Mas nem isso teve nível de negacionismo, viu-se que foi puro oportunismo. Nem para negacionista teve nível porque o negacionismo, apesar de tudo, é uma corrente pequena. Nem nisso foram bons. Esqueci-me de dizer que o o trotskista da 4.ª Internacional, o MAS não se inclui neste conjunto, tem alguma lógica e coerência. E outros que são uma espécie de museu da política, como o PCTP-MRPP, sem Arnaldo Matos ou o Garcia Pereira, o que os transforma em instrumentos de museu.

Sem alteração da Lei dos Partidos não há solução para isto?
Não, não há. E permite que a agenda setting boicote determinado número de forças que tinham razão de existir, como o Chega, o IL, e o Livre. E é perigoso porque não abre as portas à concorrência. O Nós Cidadãos também tem alguma razão, também devíamos abrir as portas a candidaturas independentes.

Mas candidaturas independentes também não podiam gerar figuras do género dos líderes dos pequenos partidos sem substância?

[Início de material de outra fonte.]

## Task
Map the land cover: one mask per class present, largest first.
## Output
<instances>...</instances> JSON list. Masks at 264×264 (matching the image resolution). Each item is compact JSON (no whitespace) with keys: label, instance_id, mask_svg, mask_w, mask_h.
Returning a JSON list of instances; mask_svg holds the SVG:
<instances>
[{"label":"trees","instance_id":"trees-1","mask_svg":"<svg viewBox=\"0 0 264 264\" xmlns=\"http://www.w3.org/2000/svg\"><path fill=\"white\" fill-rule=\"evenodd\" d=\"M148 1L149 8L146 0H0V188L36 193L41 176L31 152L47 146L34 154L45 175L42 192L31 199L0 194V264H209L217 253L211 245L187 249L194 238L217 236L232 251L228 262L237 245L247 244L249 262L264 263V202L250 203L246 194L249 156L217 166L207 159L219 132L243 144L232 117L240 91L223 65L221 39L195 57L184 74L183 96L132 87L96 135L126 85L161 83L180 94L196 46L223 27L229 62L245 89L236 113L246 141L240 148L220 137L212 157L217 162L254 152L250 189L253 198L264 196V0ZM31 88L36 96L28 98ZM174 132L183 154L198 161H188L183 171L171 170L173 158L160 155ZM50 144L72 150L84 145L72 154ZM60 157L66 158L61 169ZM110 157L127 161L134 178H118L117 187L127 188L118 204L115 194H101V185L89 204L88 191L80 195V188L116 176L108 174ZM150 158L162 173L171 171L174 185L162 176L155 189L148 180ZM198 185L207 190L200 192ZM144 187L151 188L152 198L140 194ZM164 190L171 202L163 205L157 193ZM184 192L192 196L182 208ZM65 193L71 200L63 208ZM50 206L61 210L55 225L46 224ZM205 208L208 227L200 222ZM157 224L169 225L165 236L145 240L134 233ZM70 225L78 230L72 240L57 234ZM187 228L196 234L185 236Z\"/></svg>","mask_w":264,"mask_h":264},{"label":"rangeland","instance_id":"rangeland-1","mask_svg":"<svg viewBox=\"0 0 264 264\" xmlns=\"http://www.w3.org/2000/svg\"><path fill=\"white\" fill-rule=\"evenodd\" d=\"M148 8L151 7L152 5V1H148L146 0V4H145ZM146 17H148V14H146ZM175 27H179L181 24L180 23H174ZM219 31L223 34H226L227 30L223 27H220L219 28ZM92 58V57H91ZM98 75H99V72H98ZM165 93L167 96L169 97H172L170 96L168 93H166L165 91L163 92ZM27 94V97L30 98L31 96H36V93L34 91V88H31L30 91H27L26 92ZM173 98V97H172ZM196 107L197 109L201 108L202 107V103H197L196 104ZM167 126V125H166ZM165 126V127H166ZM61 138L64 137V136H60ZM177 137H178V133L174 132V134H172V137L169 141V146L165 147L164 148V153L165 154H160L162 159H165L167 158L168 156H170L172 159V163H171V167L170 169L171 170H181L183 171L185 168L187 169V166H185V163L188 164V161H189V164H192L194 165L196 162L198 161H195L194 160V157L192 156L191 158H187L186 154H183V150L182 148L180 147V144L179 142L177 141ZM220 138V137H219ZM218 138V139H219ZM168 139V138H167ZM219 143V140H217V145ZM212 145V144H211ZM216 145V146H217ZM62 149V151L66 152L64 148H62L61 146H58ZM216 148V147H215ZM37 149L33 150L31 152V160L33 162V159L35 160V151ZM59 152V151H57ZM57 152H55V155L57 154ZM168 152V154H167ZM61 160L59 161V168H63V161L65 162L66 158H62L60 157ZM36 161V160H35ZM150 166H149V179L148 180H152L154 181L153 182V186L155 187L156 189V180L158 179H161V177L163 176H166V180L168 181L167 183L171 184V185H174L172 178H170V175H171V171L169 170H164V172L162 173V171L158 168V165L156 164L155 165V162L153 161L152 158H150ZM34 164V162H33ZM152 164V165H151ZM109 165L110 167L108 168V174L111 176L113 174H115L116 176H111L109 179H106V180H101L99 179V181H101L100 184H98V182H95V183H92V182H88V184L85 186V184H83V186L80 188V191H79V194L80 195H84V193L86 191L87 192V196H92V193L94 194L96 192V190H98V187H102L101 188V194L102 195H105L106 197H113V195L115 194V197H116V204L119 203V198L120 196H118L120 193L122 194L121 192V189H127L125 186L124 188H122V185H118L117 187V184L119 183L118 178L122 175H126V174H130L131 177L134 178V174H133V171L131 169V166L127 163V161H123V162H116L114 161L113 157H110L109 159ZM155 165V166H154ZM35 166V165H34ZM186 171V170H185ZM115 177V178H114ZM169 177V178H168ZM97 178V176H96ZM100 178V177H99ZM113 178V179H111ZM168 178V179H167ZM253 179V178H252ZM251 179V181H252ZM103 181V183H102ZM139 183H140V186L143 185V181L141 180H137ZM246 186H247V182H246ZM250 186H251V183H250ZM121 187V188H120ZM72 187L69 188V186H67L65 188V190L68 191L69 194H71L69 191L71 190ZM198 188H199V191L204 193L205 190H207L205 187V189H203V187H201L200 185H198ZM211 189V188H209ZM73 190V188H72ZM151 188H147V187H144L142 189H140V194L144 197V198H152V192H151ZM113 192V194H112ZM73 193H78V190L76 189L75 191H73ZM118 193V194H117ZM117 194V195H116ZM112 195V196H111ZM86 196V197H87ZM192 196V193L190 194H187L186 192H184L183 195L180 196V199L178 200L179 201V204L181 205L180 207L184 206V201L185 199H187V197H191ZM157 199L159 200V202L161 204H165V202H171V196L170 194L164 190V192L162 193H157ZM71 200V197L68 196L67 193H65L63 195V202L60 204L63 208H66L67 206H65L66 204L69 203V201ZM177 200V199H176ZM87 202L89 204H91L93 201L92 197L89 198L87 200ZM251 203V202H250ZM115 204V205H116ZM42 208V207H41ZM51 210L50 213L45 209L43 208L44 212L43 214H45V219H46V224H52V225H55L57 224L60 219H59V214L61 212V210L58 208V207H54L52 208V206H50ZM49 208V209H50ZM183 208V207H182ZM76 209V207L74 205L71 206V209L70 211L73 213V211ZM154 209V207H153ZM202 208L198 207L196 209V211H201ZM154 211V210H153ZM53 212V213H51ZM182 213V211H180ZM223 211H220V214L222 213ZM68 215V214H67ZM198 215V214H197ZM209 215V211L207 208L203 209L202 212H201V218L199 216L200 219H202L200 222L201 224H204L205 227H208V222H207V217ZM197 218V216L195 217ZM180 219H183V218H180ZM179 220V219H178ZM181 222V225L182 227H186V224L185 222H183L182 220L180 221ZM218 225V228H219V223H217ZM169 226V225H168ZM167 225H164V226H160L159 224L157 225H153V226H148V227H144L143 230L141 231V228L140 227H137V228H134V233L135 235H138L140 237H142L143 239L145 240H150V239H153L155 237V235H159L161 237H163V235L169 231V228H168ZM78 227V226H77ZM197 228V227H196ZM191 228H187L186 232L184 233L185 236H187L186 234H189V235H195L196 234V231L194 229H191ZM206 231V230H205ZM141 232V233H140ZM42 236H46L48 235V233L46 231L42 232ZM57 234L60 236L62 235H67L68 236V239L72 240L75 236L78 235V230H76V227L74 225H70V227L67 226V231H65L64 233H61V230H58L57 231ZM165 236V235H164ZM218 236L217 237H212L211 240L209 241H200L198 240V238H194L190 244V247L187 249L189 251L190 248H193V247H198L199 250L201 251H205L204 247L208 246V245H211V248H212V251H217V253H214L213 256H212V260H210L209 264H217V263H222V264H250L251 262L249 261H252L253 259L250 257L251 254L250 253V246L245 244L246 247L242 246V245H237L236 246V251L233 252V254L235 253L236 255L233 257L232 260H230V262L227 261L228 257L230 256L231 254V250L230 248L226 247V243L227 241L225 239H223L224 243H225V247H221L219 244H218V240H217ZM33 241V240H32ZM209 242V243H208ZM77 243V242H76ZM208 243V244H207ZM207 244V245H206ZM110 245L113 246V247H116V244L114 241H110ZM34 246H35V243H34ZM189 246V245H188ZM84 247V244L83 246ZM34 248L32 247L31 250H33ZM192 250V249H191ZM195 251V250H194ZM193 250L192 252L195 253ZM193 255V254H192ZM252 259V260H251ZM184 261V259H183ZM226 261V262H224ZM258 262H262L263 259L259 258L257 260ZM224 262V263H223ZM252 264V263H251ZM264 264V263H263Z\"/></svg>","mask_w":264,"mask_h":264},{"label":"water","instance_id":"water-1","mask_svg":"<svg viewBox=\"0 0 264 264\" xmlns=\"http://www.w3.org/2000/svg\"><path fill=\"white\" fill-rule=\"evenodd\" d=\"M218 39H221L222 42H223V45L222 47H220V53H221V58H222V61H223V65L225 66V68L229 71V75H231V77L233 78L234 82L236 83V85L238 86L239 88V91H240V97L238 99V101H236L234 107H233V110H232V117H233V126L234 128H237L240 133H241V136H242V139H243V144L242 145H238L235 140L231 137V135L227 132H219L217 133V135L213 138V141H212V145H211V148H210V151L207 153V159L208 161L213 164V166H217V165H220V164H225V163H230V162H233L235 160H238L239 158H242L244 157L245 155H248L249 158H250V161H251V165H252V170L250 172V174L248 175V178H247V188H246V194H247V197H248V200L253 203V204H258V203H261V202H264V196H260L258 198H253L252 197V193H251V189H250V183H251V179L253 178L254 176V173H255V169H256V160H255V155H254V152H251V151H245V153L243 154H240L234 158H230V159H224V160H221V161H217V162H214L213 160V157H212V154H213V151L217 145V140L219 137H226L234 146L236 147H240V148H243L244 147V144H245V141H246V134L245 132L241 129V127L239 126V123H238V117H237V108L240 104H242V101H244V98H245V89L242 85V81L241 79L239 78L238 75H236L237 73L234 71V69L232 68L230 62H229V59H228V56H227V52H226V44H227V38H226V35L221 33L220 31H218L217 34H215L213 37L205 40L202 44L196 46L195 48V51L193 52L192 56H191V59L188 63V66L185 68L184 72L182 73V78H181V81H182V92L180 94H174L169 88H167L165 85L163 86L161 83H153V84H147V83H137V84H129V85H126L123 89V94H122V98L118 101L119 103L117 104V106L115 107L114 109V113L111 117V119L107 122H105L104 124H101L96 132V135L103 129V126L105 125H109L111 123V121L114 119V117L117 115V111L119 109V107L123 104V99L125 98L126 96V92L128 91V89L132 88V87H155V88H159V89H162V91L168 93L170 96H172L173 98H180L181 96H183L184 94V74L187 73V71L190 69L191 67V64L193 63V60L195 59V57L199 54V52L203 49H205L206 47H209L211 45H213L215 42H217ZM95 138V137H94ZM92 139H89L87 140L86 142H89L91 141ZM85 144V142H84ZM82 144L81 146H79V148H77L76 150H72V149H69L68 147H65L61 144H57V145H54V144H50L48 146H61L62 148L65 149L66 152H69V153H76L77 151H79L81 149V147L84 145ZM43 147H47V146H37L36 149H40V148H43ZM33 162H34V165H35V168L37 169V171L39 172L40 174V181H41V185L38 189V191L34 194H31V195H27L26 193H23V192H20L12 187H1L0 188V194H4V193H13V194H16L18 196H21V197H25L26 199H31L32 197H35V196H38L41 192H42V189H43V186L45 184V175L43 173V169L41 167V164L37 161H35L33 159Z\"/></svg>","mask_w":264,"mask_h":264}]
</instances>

Mas é diferente. Em Espanha neste momento há inúmeros pequenos partidos da chamada Espanha interior esquecida e que entram no Parlamento e têm legitimidade. Se aparecesse um partido dos calceteiros, dos caçadores e dos defensores da tauromaquia, isso sim, tinha razão de ser. Ou partidos regionais que é outra proibição estúpida, também excluo o JPP dos partidos sem sentido, porque tem razão de ser na Madeira. O perigo disto é o partido 'alvará', devíamos limpar os cadernos e não chamar partido a tudo o que tem uma inscrição formal. Todos nasceram como uma certa necessidade social, foram tentativas, mas depois desapareceram. Os partidos grandes têm culpas e têm alimentado isto, veja-se o que acontece com o Medina que fez uma coligação e quis dizer que tinha lá o Livre e mais este e mais aquele. Há muitas coligações a nível autárquico com estas pequenas forças. A culpa é dos grandes que os usam em determinado momento.